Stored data
-- begin --
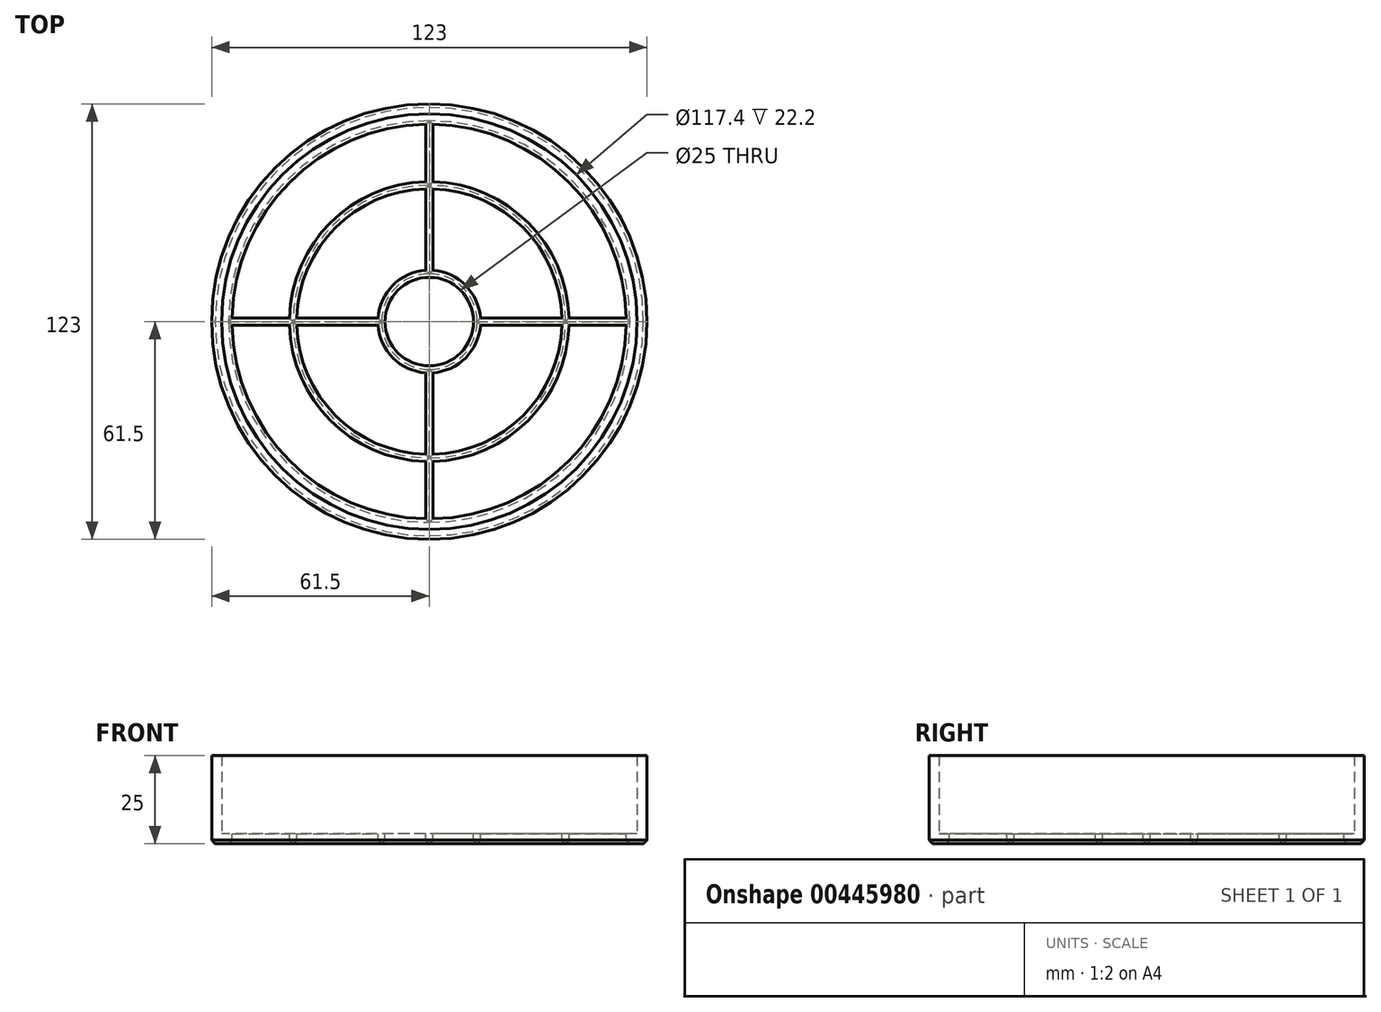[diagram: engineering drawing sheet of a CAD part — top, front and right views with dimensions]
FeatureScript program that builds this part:
annotation { "Feature Type Name" : "Feature", "Feature Type Description" : "" }
export const myFeature = defineFeature(function(context is Context, id is Id, definition is map)
    precondition{}
    {
        {
            var Q0;
            Q0=qCreatedBy(makeId("Top.planeOp"),FACE);
            var sketch = newSketch(context, id + "F0", { "sketchPlane" : qUnion([Q0])});
            skCircle(sketch, "E0", {"center": v(0, 0) * mm, "radius": 61.5 * mm});
            skSolve(sketch);
        }
        {
            var Q0;
            Q0=makeQuery(id+"F0.imprint","IMPRINT",FACE,{"disambiguationData":[TD([[makeQuery(id+"F0.imprint","IMPRINT",EDGE,{"derivedFrom":sQuery(id+"F0.wireOp",EDGE,"E0")}),1.0]])]});
            extrude(context, id + "F1", {"entities" : qUnion([Q0]), "depth" : 25 * mm});
        }
        {
            var Q0;
            Q0=makeQuery(id+"F1.opExtrude","CAP_FACE",FACE,{"disambiguationData":[OSD([sQuery(id+"F0.wireOp",EDGE,"E0")])],"isStart":false});
            shell(context, id + "F2", {"entities" : qUnion([Q0]), "thickness" : 2.8 * mm});
        }
        {
            var Q0;
            {var subQ0=sQuery(id+"F0.wireOp",EDGE,"E0");Q0=makeQuery(id+"F2.opShell","OFFSET_FACE",FACE,{"disambiguationData":[OSD([subQ0]),TDD([makeQuery(id+"F1.opExtrude","CAP_FACE",FACE,{"disambiguationData":[OSD([subQ0])],"isStart":true})])]});}
            var sketch = newSketch(context, id + "F3", { "sketchPlane" : qUnion([Q0])});
            skCircle(sketch, "E1", {"center": v(0, 0) * mm, "radius": 55.7 * mm});
            skCircle(sketch, "E2", {"center": v(0, 0) * mm, "radius": 39.5 * mm});
            skCircle(sketch, "E3", {"center": v(0, 0) * mm, "radius": 37.5 * mm});
            skCircle(sketch, "E4", {"center": v(0, 0) * mm, "radius": 14.5 * mm});
            skCircle(sketch, "E5", {"center": v(0, 0) * mm, "radius": 12.5 * mm});
            skLineSegment(sketch, "E6", {"start": v(-1, 55.7) * mm, "end": v(-1, -55.7) * mm});
            skLineSegment(sketch, "E7", {"start": v(1, 55.7) * mm, "end": v(1, -55.7) * mm});
            skPoint(sketch, "E8.center", {"position": v(-1, 0) * mm});
            skLineSegment(sketch, "E8.anchor1", {"start": v(-1, 0) * mm, "end": v(-1, -55.7) * mm, "construction": true});
            skLineSegment(sketch, "E9", {"start": v(-55.7, 1) * mm, "end": v(55.7, 1) * mm});
            skLineSegment(sketch, "E10", {"start": v(55.7, -1) * mm, "end": v(-55.7, -1) * mm});
            skSolve(sketch);
        }
        {
            var Q0;
            {var subQ0=sQuery(id+"F3.wireOp",EDGE,"E6");var subQ1=sQuery(id+"F3.wireOp",EDGE,"E3");var subQ2=makeQuery(id+"F3.imprint","INTERSECT",VERTEX,{"disambiguationData":[OD(0.0)],"derivedFrom":[subQ1,subQ0]});Q0=makeQuery(id+"F3.imprint","IMPRINT",FACE,{"disambiguationData":[TD([[makeQuery(id+"F3.imprint","IMPRINT",EDGE,{"disambiguationData":[TD([[subQ2,-1.0]])],"derivedFrom":subQ1}),1.0]])]});}
            var Q1;
            {var subQ0=sQuery(id+"F3.wireOp",EDGE,"E6");var subQ1=sQuery(id+"F3.wireOp",EDGE,"E1");var subQ2=makeQuery(id+"F3.imprint","INTERSECT",VERTEX,{"disambiguationData":[OD(0.0)],"derivedFrom":[subQ1,subQ0]});Q1=makeQuery(id+"F3.imprint","IMPRINT",FACE,{"disambiguationData":[TD([[makeQuery(id+"F3.imprint","IMPRINT",EDGE,{"disambiguationData":[TD([[subQ2,-1.0]])],"derivedFrom":subQ1}),1.0]])]});}
            var Q2;
            {var subQ0=sQuery(id+"F3.wireOp",EDGE,"E7");var subQ1=sQuery(id+"F3.wireOp",EDGE,"E1");var subQ2=makeQuery(id+"F3.imprint","INTERSECT",VERTEX,{"disambiguationData":[OD(0.0)],"derivedFrom":[subQ1,subQ0]});Q2=makeQuery(id+"F3.imprint","IMPRINT",FACE,{"disambiguationData":[TD([[makeQuery(id+"F3.imprint","IMPRINT",EDGE,{"disambiguationData":[TD([[subQ2,1.0]])],"derivedFrom":subQ1}),1.0]])]});}
            var Q3;
            {var subQ0=sQuery(id+"F3.wireOp",EDGE,"E7");var subQ1=sQuery(id+"F3.wireOp",EDGE,"E3");var subQ2=makeQuery(id+"F3.imprint","INTERSECT",VERTEX,{"disambiguationData":[OD(0.0)],"derivedFrom":[subQ1,subQ0]});Q3=makeQuery(id+"F3.imprint","IMPRINT",FACE,{"disambiguationData":[TD([[makeQuery(id+"F3.imprint","IMPRINT",EDGE,{"disambiguationData":[TD([[subQ2,1.0]])],"derivedFrom":subQ1}),1.0]])]});}
            var Q4;
            {var subQ0=sQuery(id+"F3.wireOp",EDGE,"E7");var subQ1=sQuery(id+"F3.wireOp",EDGE,"E1");var subQ2=makeQuery(id+"F3.imprint","INTERSECT",VERTEX,{"disambiguationData":[OD(1.0)],"derivedFrom":[subQ1,subQ0]});Q4=makeQuery(id+"F3.imprint","IMPRINT",FACE,{"disambiguationData":[TD([[makeQuery(id+"F3.imprint","IMPRINT",EDGE,{"disambiguationData":[TD([[subQ2,-1.0]])],"derivedFrom":subQ1}),1.0]])]});}
            var Q5;
            {var subQ0=sQuery(id+"F3.wireOp",EDGE,"E7");var subQ1=sQuery(id+"F3.wireOp",EDGE,"E3");var subQ2=makeQuery(id+"F3.imprint","INTERSECT",VERTEX,{"disambiguationData":[OD(1.0)],"derivedFrom":[subQ1,subQ0]});Q5=makeQuery(id+"F3.imprint","IMPRINT",FACE,{"disambiguationData":[TD([[makeQuery(id+"F3.imprint","IMPRINT",EDGE,{"disambiguationData":[TD([[subQ2,-1.0]])],"derivedFrom":subQ1}),1.0]])]});}
            var Q6;
            {var subQ0=sQuery(id+"F3.wireOp",EDGE,"E10");var subQ1=sQuery(id+"F3.wireOp",EDGE,"E3");var subQ2=makeQuery(id+"F3.imprint","INTERSECT",VERTEX,{"disambiguationData":[OD(0.0)],"derivedFrom":[subQ1,subQ0]});Q6=makeQuery(id+"F3.imprint","IMPRINT",FACE,{"disambiguationData":[TD([[makeQuery(id+"F3.imprint","IMPRINT",EDGE,{"disambiguationData":[TD([[subQ2,-1.0]])],"derivedFrom":subQ1}),1.0]])]});}
            var Q7;
            {var subQ0=sQuery(id+"F3.wireOp",EDGE,"E6");var subQ1=sQuery(id+"F3.wireOp",EDGE,"E1");var subQ2=makeQuery(id+"F3.imprint","INTERSECT",VERTEX,{"disambiguationData":[OD(1.0)],"derivedFrom":[subQ1,subQ0]});Q7=makeQuery(id+"F3.imprint","IMPRINT",FACE,{"disambiguationData":[TD([[makeQuery(id+"F3.imprint","IMPRINT",EDGE,{"disambiguationData":[TD([[subQ2,1.0]])],"derivedFrom":subQ1}),1.0]])]});}
            var Q8;
            {var subQ0=sQuery(id+"F3.wireOp",EDGE,"E10");var subQ1=sQuery(id+"F3.wireOp",EDGE,"E5");var subQ2=makeQuery(id+"F3.imprint","INTERSECT",VERTEX,{"disambiguationData":[OD(0.0)],"derivedFrom":[subQ1,subQ0]});Q8=makeQuery(id+"F3.imprint","IMPRINT",FACE,{"disambiguationData":[TD([[makeQuery(id+"F3.imprint","IMPRINT",EDGE,{"disambiguationData":[TD([[subQ2,-1.0]])],"derivedFrom":subQ1}),1.0]])]});}
            var Q9;
            {var subQ0=sQuery(id+"F3.wireOp",EDGE,"E9");var subQ1=sQuery(id+"F3.wireOp",EDGE,"E5");var subQ2=makeQuery(id+"F3.imprint","INTERSECT",VERTEX,{"disambiguationData":[OD(1.0)],"derivedFrom":[subQ1,subQ0]});Q9=makeQuery(id+"F3.imprint","IMPRINT",FACE,{"disambiguationData":[TD([[makeQuery(id+"F3.imprint","IMPRINT",EDGE,{"disambiguationData":[TD([[subQ2,-1.0]])],"derivedFrom":subQ1}),1.0]])]});}
            var Q10;
            {var subQ0=sQuery(id+"F3.wireOp",EDGE,"E6");var subQ1=sQuery(id+"F3.wireOp",EDGE,"E5");var subQ2=makeQuery(id+"F3.imprint","INTERSECT",VERTEX,{"disambiguationData":[OD(0.0)],"derivedFrom":[subQ1,subQ0]});Q10=makeQuery(id+"F3.imprint","IMPRINT",FACE,{"disambiguationData":[TD([[makeQuery(id+"F3.imprint","IMPRINT",EDGE,{"disambiguationData":[TD([[subQ2,-1.0]])],"derivedFrom":subQ1}),1.0]])]});}
            var Q11;
            {var subQ0=sQuery(id+"F3.wireOp",EDGE,"E7");var subQ1=sQuery(id+"F3.wireOp",EDGE,"E5");var subQ2=makeQuery(id+"F3.imprint","INTERSECT",VERTEX,{"disambiguationData":[OD(0.0)],"derivedFrom":[subQ1,subQ0]});Q11=makeQuery(id+"F3.imprint","IMPRINT",FACE,{"disambiguationData":[TD([[makeQuery(id+"F3.imprint","IMPRINT",EDGE,{"disambiguationData":[TD([[subQ2,-1.0]])],"derivedFrom":subQ1}),1.0]])]});}
            var Q12;
            {var subQ0=sQuery(id+"F3.wireOp",EDGE,"E7");var subQ1=sQuery(id+"F3.wireOp",EDGE,"E5");var subQ2=makeQuery(id+"F3.imprint","INTERSECT",VERTEX,{"disambiguationData":[OD(0.0)],"derivedFrom":[subQ1,subQ0]});Q12=makeQuery(id+"F3.imprint","IMPRINT",FACE,{"disambiguationData":[TD([[makeQuery(id+"F3.imprint","IMPRINT",EDGE,{"disambiguationData":[TD([[subQ2,1.0]])],"derivedFrom":subQ1}),1.0]])]});}
            var Q13;
            {var subQ0=sQuery(id+"F3.wireOp",EDGE,"E9");var subQ1=sQuery(id+"F3.wireOp",EDGE,"E5");var subQ2=makeQuery(id+"F3.imprint","INTERSECT",VERTEX,{"disambiguationData":[OD(0.0)],"derivedFrom":[subQ1,subQ0]});Q13=makeQuery(id+"F3.imprint","IMPRINT",FACE,{"disambiguationData":[TD([[makeQuery(id+"F3.imprint","IMPRINT",EDGE,{"disambiguationData":[TD([[subQ2,1.0]])],"derivedFrom":subQ1}),1.0]])]});}
            var Q14;
            {var subQ0=sQuery(id+"F3.wireOp",EDGE,"E7");var subQ1=sQuery(id+"F3.wireOp",EDGE,"E5");var subQ2=makeQuery(id+"F3.imprint","INTERSECT",VERTEX,{"disambiguationData":[OD(1.0)],"derivedFrom":[subQ1,subQ0]});Q14=makeQuery(id+"F3.imprint","IMPRINT",FACE,{"disambiguationData":[TD([[makeQuery(id+"F3.imprint","IMPRINT",EDGE,{"disambiguationData":[TD([[subQ2,-1.0]])],"derivedFrom":subQ1}),1.0]])]});}
            var Q15;
            {var subQ0=sQuery(id+"F3.wireOp",EDGE,"E6");var subQ1=sQuery(id+"F3.wireOp",EDGE,"E5");var subQ2=makeQuery(id+"F3.imprint","INTERSECT",VERTEX,{"disambiguationData":[OD(1.0)],"derivedFrom":[subQ1,subQ0]});Q15=makeQuery(id+"F3.imprint","IMPRINT",FACE,{"disambiguationData":[TD([[makeQuery(id+"F3.imprint","IMPRINT",EDGE,{"disambiguationData":[TD([[subQ2,-1.0]])],"derivedFrom":subQ1}),1.0]])]});}
            var Q16;
            {var subQ0=sQuery(id+"F3.wireOp",EDGE,"E9");var subQ1=sQuery(id+"F3.wireOp",EDGE,"E6");var subQ2=makeQuery(id+"F3.imprint","INTERSECT",VERTEX,{"derivedFrom":[subQ1,subQ0]});Q16=makeQuery(id+"F3.imprint","IMPRINT",FACE,{"disambiguationData":[TD([[makeQuery(id+"F3.imprint","IMPRINT",EDGE,{"disambiguationData":[TD([[subQ2,-1.0]])],"derivedFrom":subQ1}),1.0]])]});}
            extrude(context, id + "F4", {"entities" : qUnion([Q0, Q1, Q2, Q3, Q4, Q5, Q6, Q7, Q8, Q9, Q10, Q11, Q12, Q13, Q14, Q15, Q16]), "operationType" : NewBodyOperationType.REMOVE, "endBound" : BoundingType.THROUGH_ALL, "oppositeDirection" : true, "depth" : 25 * mm});
        }
        {
            var Q0;
            {var subQ0=sQuery(id+"F0.wireOp",EDGE,"E0");Q0=makeQuery(id+"F2.opShell","OFFSET_FACE",FACE,{"disambiguationData":[OSD([subQ0]),TDD([makeQuery(id+"F1.opExtrude","CAP_FACE",FACE,{"disambiguationData":[OSD([subQ0])],"isStart":true})])]});}
            var sketch = newSketch(context, id + "F5", { "sketchPlane" : qUnion([Q0])});
            skCircle(sketch, "E11", {"center": v(0, 0) * mm, "radius": 14.5 * mm});
            skCircle(sketch, "E12", {"center": v(0, 0) * mm, "radius": 37.5 * mm});
            skCircle(sketch, "E13", {"center": v(0, 0) * mm, "radius": 39.5 * mm});
            skCircle(sketch, "E14", {"center": v(0, 0) * mm, "radius": 55.7 * mm});
            skSolve(sketch);
        }
        {
            var Q0;
            Q0=makeQuery(id+"F1.opExtrude","CAP_FACE",FACE,{"disambiguationData":[OSD([sQuery(id+"F0.wireOp",EDGE,"E0")])],"isStart":true});
            chamfer(context, id + "F6", {"entities" : qUnion([Q0]), "width" : 1 * mm, "tangentPropagation" : true});
        }
    });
-- end --
Please gather every line from the data above that contains the string "qUnion" and list them.

            var sketch = newSketch(context, id + "F0", { "sketchPlane" : qUnion([Q0])});
            extrude(context, id + "F1", {"entities" : qUnion([Q0]), "depth" : 25 * mm});
            shell(context, id + "F2", {"entities" : qUnion([Q0]), "thickness" : 2.8 * mm});
            var sketch = newSketch(context, id + "F3", { "sketchPlane" : qUnion([Q0])});
            extrude(context, id + "F4", {"entities" : qUnion([Q0, Q1, Q2, Q3, Q4, Q5, Q6, Q7, Q8, Q9, Q10, Q11, Q12, Q13, Q14, Q15, Q16]), "operationType" : NewBodyOperationType.REMOVE, "endBound" : BoundingType.THROUGH_ALL, "oppositeDirection" : true, "depth" : 25 * mm});
            var sketch = newSketch(context, id + "F5", { "sketchPlane" : qUnion([Q0])});
            chamfer(context, id + "F6", {"entities" : qUnion([Q0]), "width" : 1 * mm, "tangentPropagation" : true});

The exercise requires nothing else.